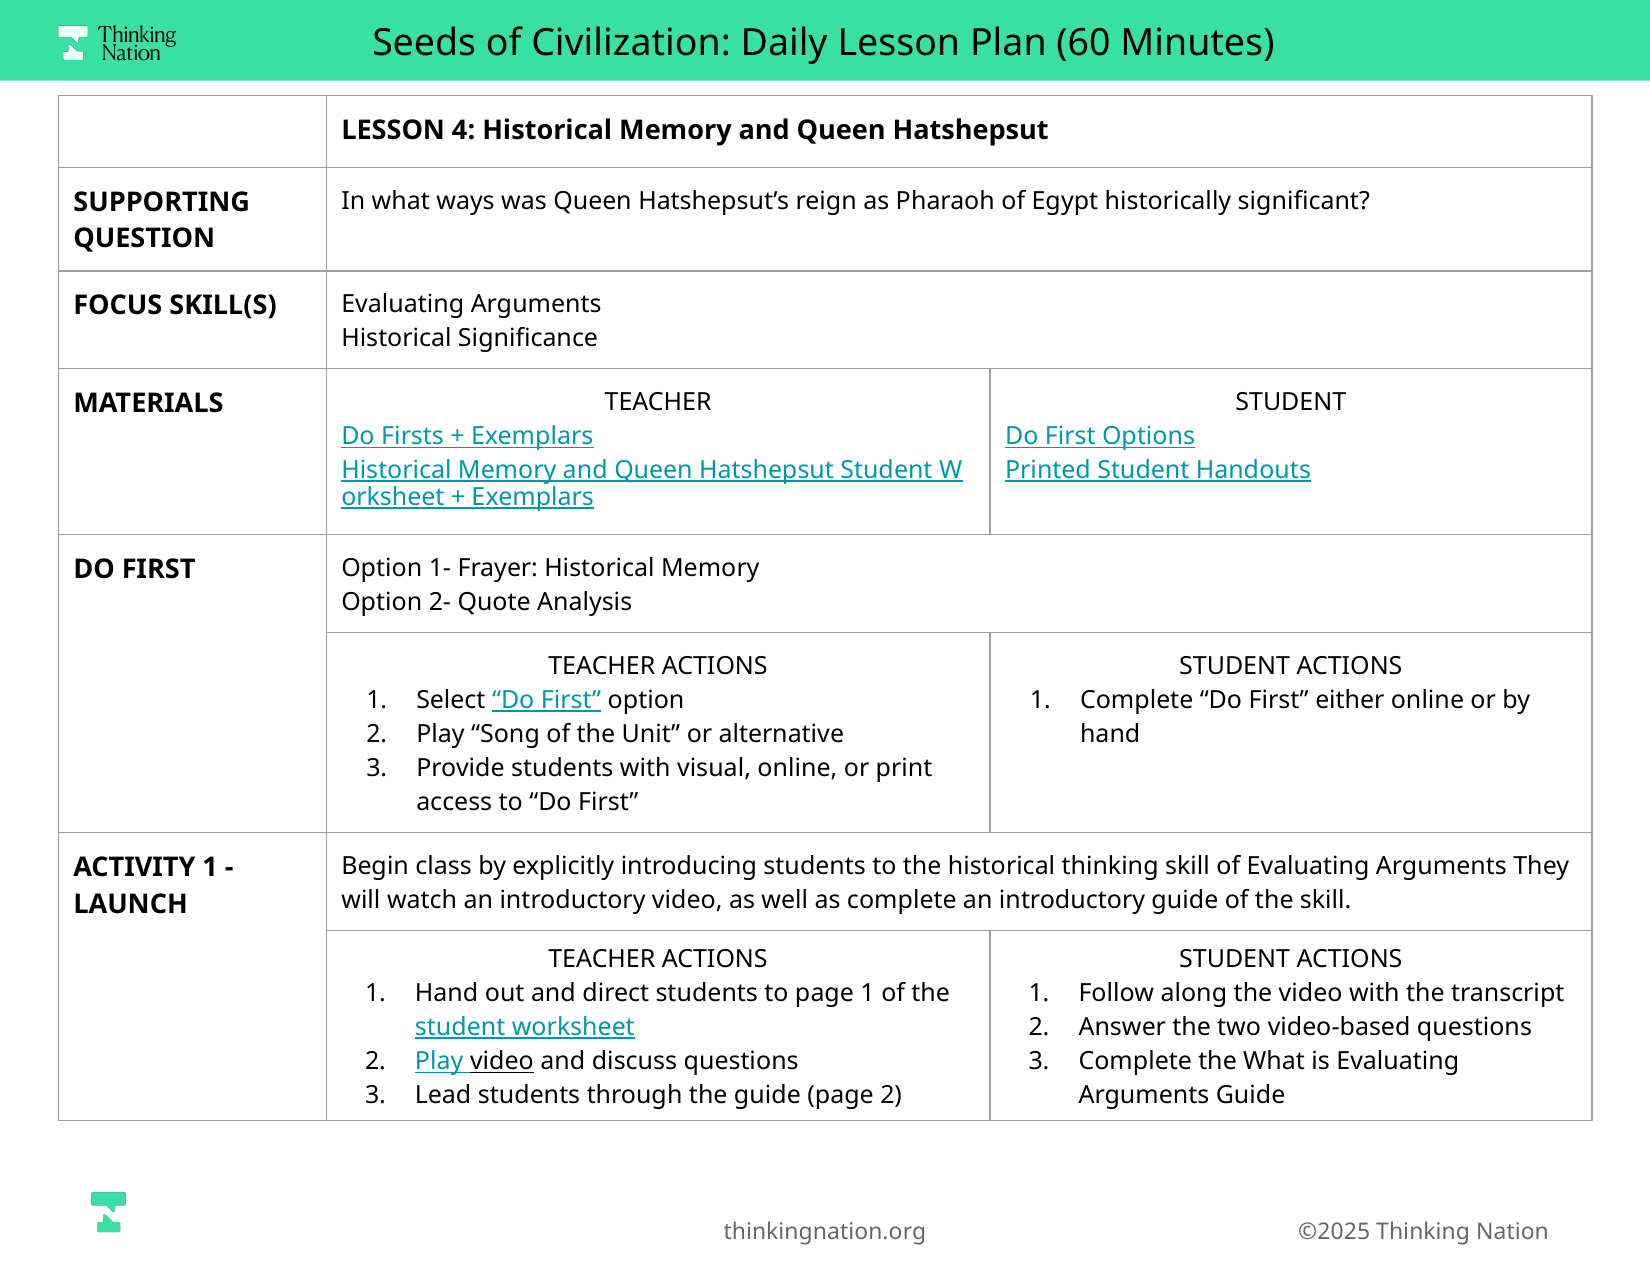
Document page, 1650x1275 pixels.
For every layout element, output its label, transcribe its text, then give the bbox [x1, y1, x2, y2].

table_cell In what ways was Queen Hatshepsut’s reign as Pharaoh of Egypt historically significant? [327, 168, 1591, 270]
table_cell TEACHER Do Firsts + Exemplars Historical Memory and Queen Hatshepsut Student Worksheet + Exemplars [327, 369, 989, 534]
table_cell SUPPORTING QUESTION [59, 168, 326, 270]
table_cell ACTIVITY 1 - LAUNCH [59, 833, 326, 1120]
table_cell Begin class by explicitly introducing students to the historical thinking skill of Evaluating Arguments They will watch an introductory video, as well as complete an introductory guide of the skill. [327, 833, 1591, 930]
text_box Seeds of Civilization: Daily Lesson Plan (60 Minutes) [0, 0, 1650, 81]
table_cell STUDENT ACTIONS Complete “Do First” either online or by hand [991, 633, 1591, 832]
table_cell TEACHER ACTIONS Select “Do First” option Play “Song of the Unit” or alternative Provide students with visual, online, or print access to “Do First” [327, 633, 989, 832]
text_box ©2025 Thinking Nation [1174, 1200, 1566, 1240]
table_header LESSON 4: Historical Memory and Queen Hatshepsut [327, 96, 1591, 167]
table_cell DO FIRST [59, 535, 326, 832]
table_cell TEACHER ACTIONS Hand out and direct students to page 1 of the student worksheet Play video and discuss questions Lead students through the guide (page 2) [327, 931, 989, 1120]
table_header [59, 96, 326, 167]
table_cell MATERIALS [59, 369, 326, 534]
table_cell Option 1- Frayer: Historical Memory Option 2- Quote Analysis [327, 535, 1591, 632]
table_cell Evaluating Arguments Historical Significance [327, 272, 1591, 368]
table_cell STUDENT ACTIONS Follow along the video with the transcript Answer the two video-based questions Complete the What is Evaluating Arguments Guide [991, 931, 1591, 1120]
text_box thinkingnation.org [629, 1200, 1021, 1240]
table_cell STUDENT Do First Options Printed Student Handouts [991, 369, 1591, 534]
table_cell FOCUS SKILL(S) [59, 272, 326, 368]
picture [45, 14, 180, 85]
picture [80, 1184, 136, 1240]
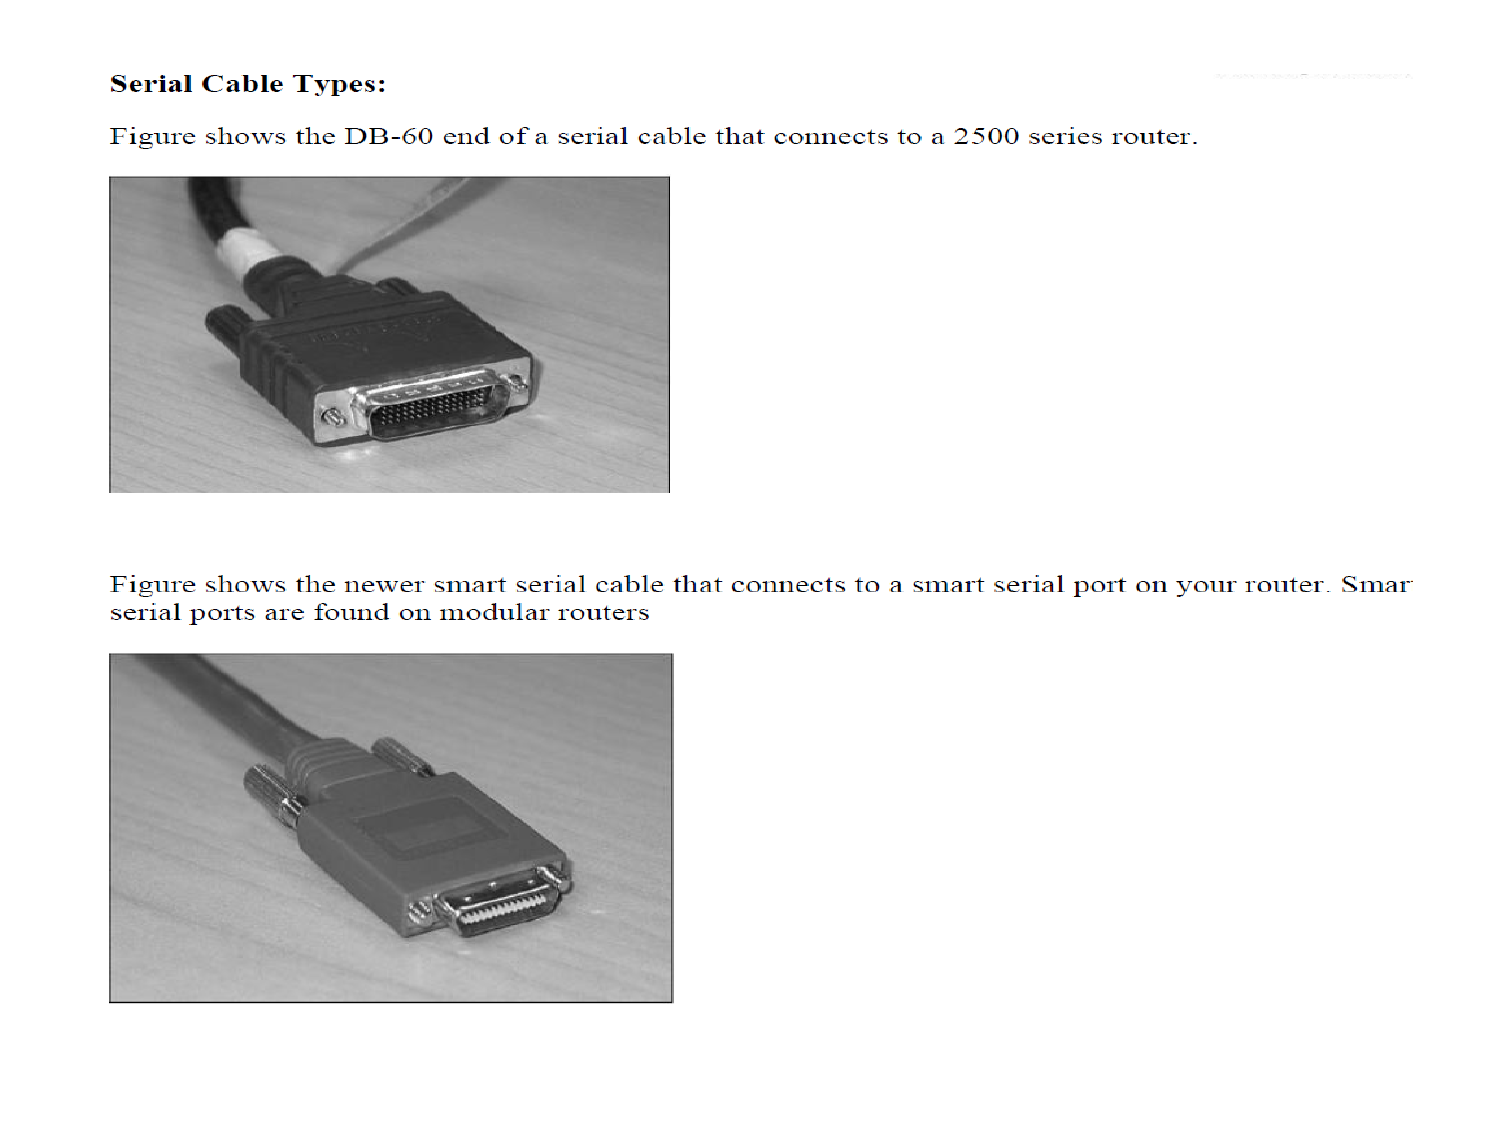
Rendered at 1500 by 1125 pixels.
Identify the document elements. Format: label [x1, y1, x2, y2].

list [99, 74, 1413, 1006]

*****

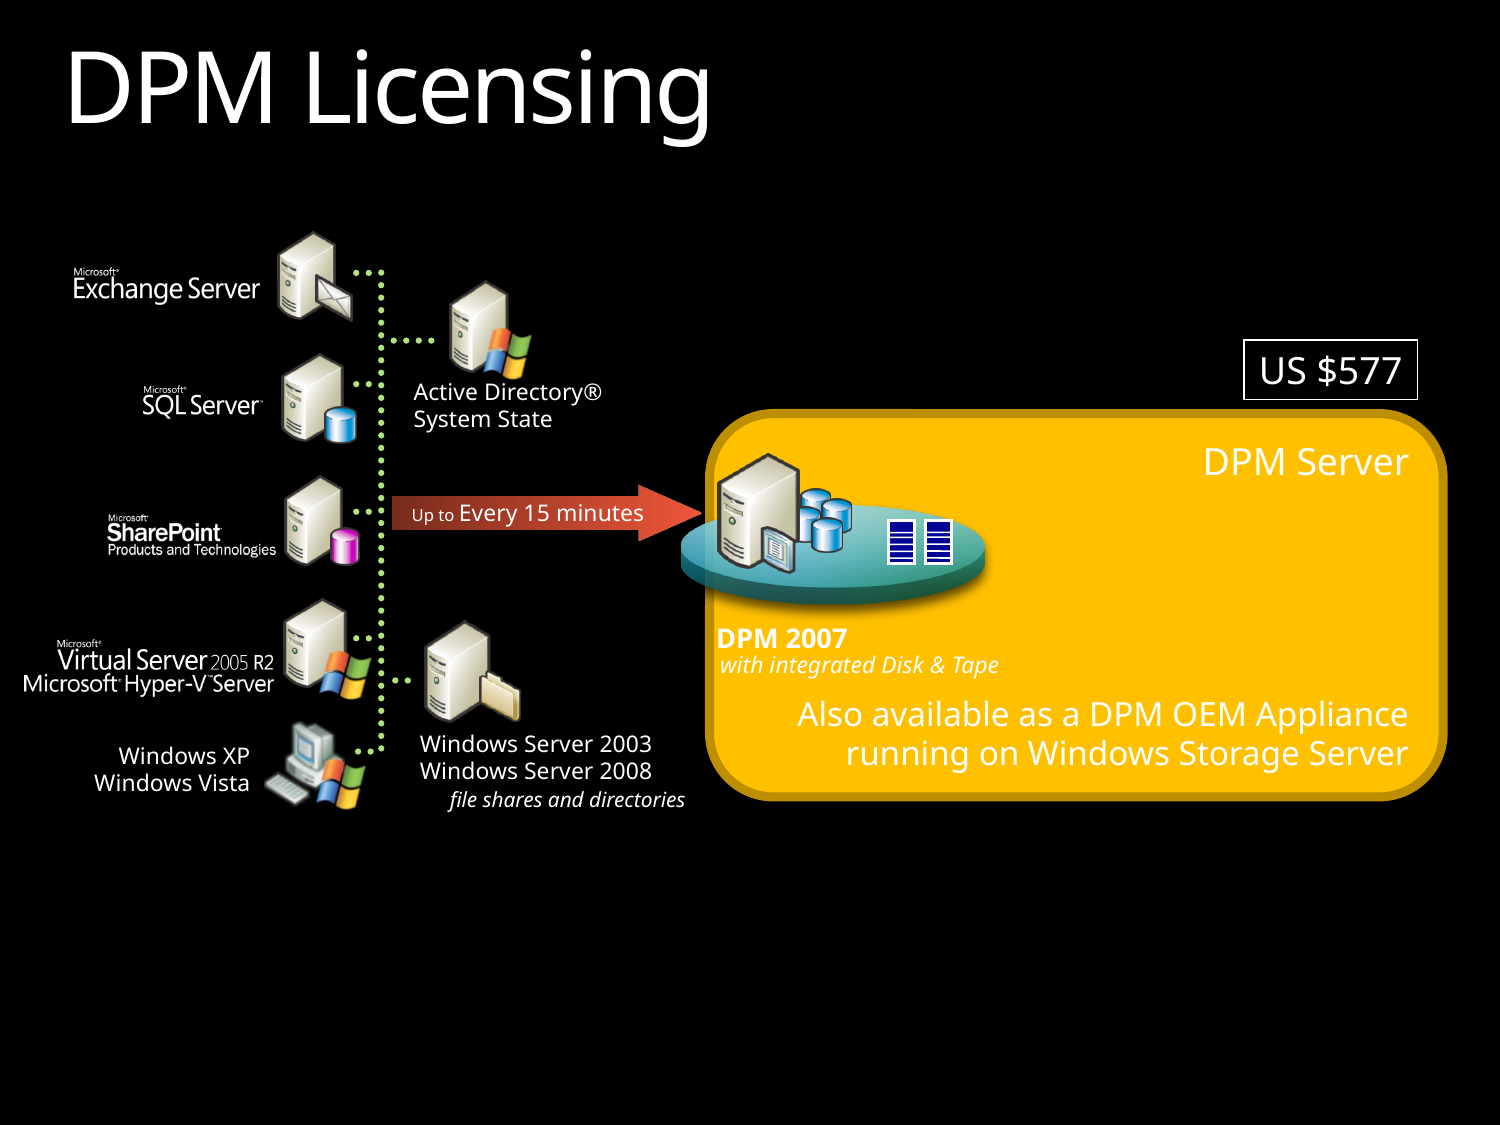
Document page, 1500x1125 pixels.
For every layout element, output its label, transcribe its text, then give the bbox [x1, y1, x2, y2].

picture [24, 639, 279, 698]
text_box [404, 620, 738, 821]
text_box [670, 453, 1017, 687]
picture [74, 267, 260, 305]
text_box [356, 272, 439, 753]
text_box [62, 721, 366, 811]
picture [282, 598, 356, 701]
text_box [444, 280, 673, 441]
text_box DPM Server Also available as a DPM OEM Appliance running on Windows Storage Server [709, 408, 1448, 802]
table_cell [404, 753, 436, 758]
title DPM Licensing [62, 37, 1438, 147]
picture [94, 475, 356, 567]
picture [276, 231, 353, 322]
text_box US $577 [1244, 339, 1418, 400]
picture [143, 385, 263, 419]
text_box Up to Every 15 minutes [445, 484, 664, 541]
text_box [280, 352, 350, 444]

*****

# Try it
Please return all lines above in which the string "pixels" is found.

# Task solution
Document page, 1650x1275 pixels.
Rendered at 1500 by 1125 pixels.
Document page, 1500x1125 pixels.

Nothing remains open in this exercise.